Король и его люди принялись совещаться и, поскольку второй мужчина не поймал буйвола и не вернулся живым, решили отдать девушку этому. Закололи множество птиц и коз, набрали гору бананов и ямса, принесли бочки с ромом. Король пригласил всех окрестных жителей, позвал музыкантов и танцоров и объявил великий пир. И вот все сели есть и пить. Бвай сидел рядом с дочерью короля, и оба не могли наглядеться друг на друга. Сердце короля таяло, таяло и совсем растаяло… И вдруг они слышат, как кто-то кричит: «Никто не будет есть, никто не будет пить. Я говорю – не прикасайтесь к еде, не пробуйте ром. Я пришел сюда требовать себе жену».
Все испугались, подняли головы, и что же они увидели? Они увидели старшего брата – могучего черного человека сажень-в-плечах. Одежда рваная-драная, сам весь порезан-перерезан, как будто кто-то взял мачете и порубил его.
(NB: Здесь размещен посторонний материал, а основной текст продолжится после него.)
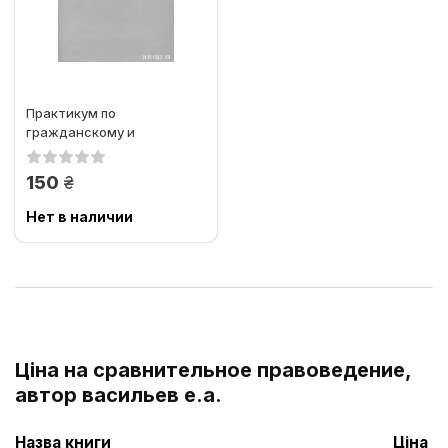
Практикум по
гражданскому и
торговому праву
зарубежных государств
грн.
150
Нет в наличии
Ціна на сравнительное правоведение,
автор васильев е.а.
Назва книги
Ціна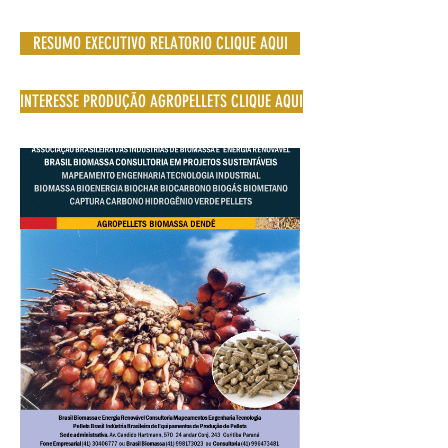
RESUMO EXECUTIVO RELATORIO CLIQUE AQUI
INTERESSE PRODUÇÃO AGROPELLETS CLIQUE AQUI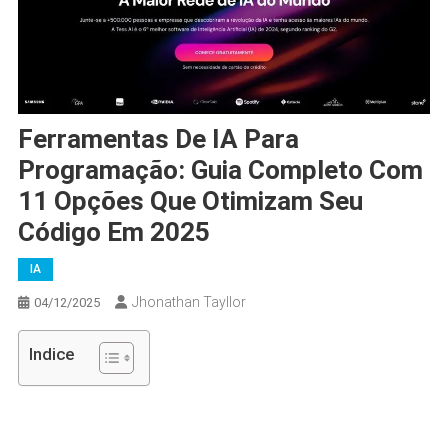
Ferramentas De IA Para
Programação: Guia Completo Com
11 Opções Que Otimizam Seu
Código Em 2025
IA
Jhonathan Tayllor
04/12/2025
Indice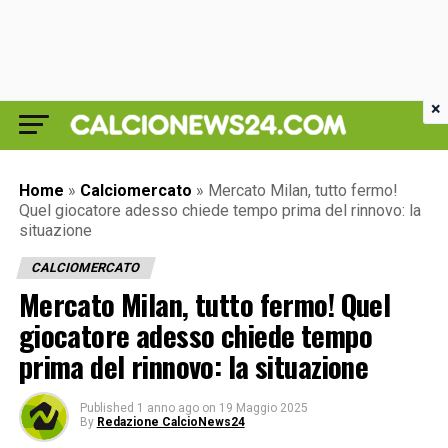
×
Home
»
Calciomercato
»
Mercato Milan, tutto fermo!
Quel giocatore adesso chiede tempo prima del rinnovo: la
situazione
CALCIOMERCATO
Mercato Milan, tutto fermo! Quel
giocatore adesso chiede tempo
prima del rinnovo: la situazione
Published
1 anno ago
on
19 Maggio 2025
By
Redazione CalcioNews24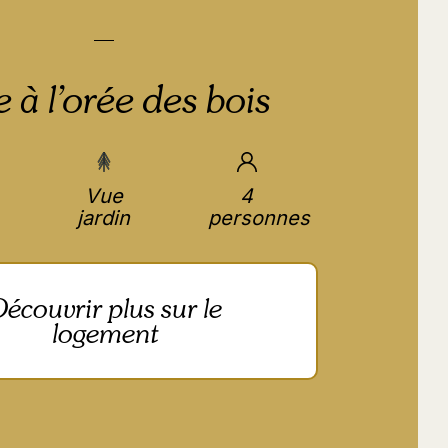
 à l’orée des bois
Vue
4
jardin
personnes
écouvrir plus sur le
logement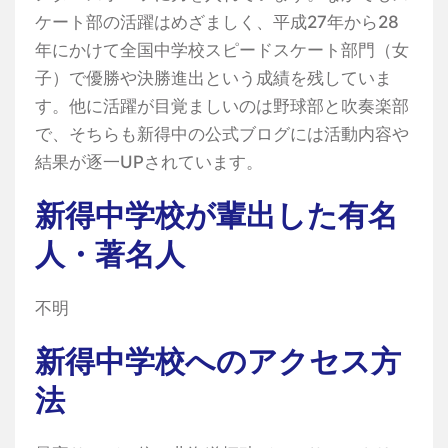
ケート部の活躍はめざましく、平成27年から28
年にかけて全国中学校スピードスケート部門（女
子）で優勝や決勝進出という成績を残していま
す。他に活躍が目覚ましいのは野球部と吹奏楽部
で、そちらも新得中の公式ブログには活動内容や
結果が逐一UPされています。
新得中学校が輩出した有名
人・著名人
不明
新得中学校へのアクセス方
法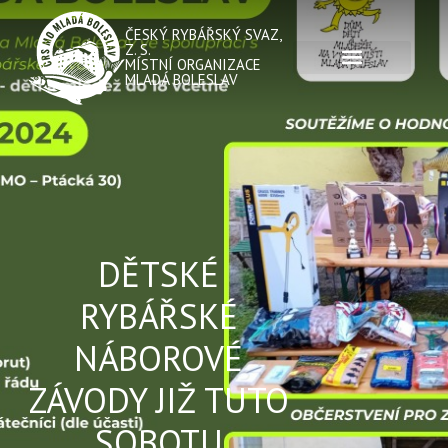
ČESKÝ RYBÁŘSKÝ SVAZ,
Z. S.
MÍSTNÍ ORGANIZACE
MLADÁ BOLESLAV
DĚTSKÉ
RYBÁŘSKÉ
NÁBOROVÉ
ZÁVODY JIŽ TUTO
SOBOTU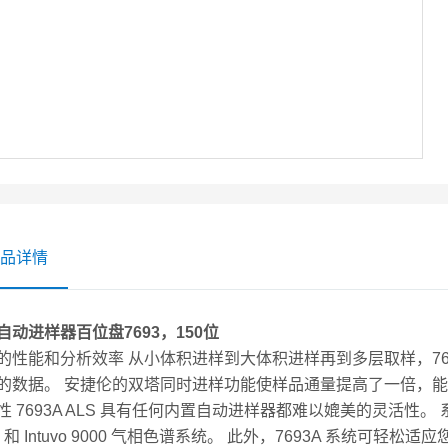
品详情
自动进样器百位盘7693，150位
的性能和分析效率 从小体积进样到大体积进样再到多层取样，76
的数据。 安捷伦的双塔同时进样功能使样品通量提高了一倍，能
性 7693A ALS 具有任何内置自动进样器都难以媲美的灵活性。 
90 和 Intuvo 9000 气相色谱系统。 此外，7693A 系统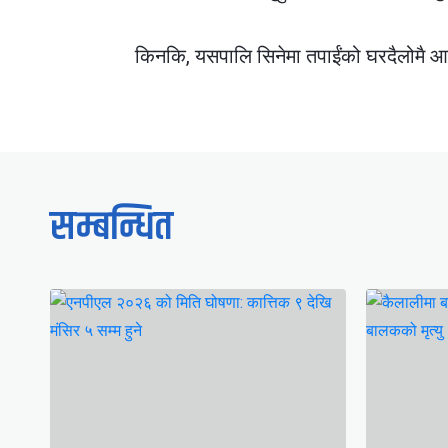
किनकि, यसपालि सिनेमा तपाईंको घरदैलोमै आइ
सम्बन्धित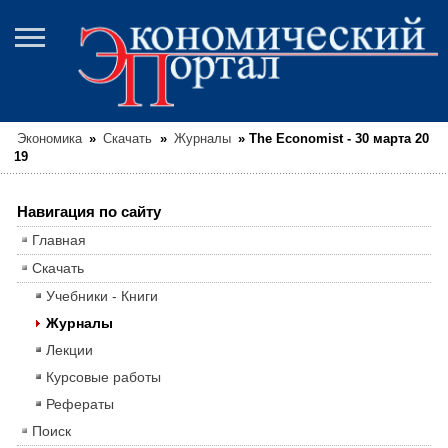
Экономика
»
Скачать
»
Журналы
»
The Economist - 30 марта 20
19
Навигация по сайту
Главная
Скачать
Учебники - Книги
Журналы
Лекции
Курсовые работы
Рефераты
Поиск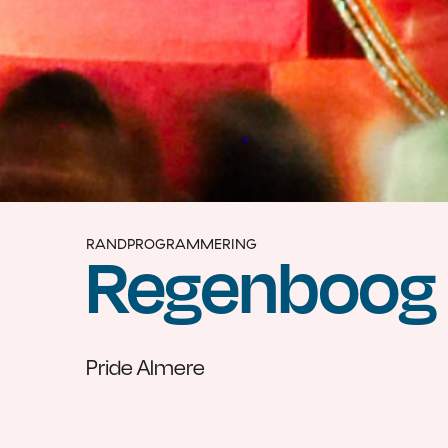
RANDPROGRAMMERING
Regenboog 
Pride Almere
И весь с ног до головы обернут в буйволиную шкуру с головой и хвостом, как Джонкану.
«Вы сказали, что тот, кто поймает буйвола, возьмет ее, и вот смотрите… Я поймал буйвола».
И король сказал тогда: «Я вижу, что это правда, и не могу нарушить своего слова. Но беда в том, что я уже пообещал свою дочь твоему брату. Мы решили, что ты мертвый. Уже месяц прошел, а тебя все нет».
«Вот он я. И я требую жену».
И больше он не сказал ни слова, а только сделал страшные глаза и заскрежетал зубами так, словно очень рассердился. Тогда король снова собрал своих людей и стал обсуждать с ними случившееся. Он дал слово сразу двум мужчинам, а получить жену должен один. Как быть? И вот король пошел к себе домой и совещался там со своими главными людьми, а потом говорил с людьми с улицы.
Одни советовали ему никому не отдавать девушку. Другие утверждали, что ее достоин тот, кто поймал буйвола. Третьи сказали, что это несправедливо: смотрите, как молодая девушка и молодой человек любят друг друга, смотрите, как он приоделся – жених женихом. Несправедливо прерывать все в последнюю минуту. А девушка ни слова не сказала. Только один раз взглянула на старшего брата в окровавленной шкуре буйвола, и на мух, что слетелись на кровь, и как открыла рот, так и заревела. Обхватила голову руками и ревет, ревет. Сплошной переполох! Один каас-каас! А теперь передаю вам право решить – как должен поступить король?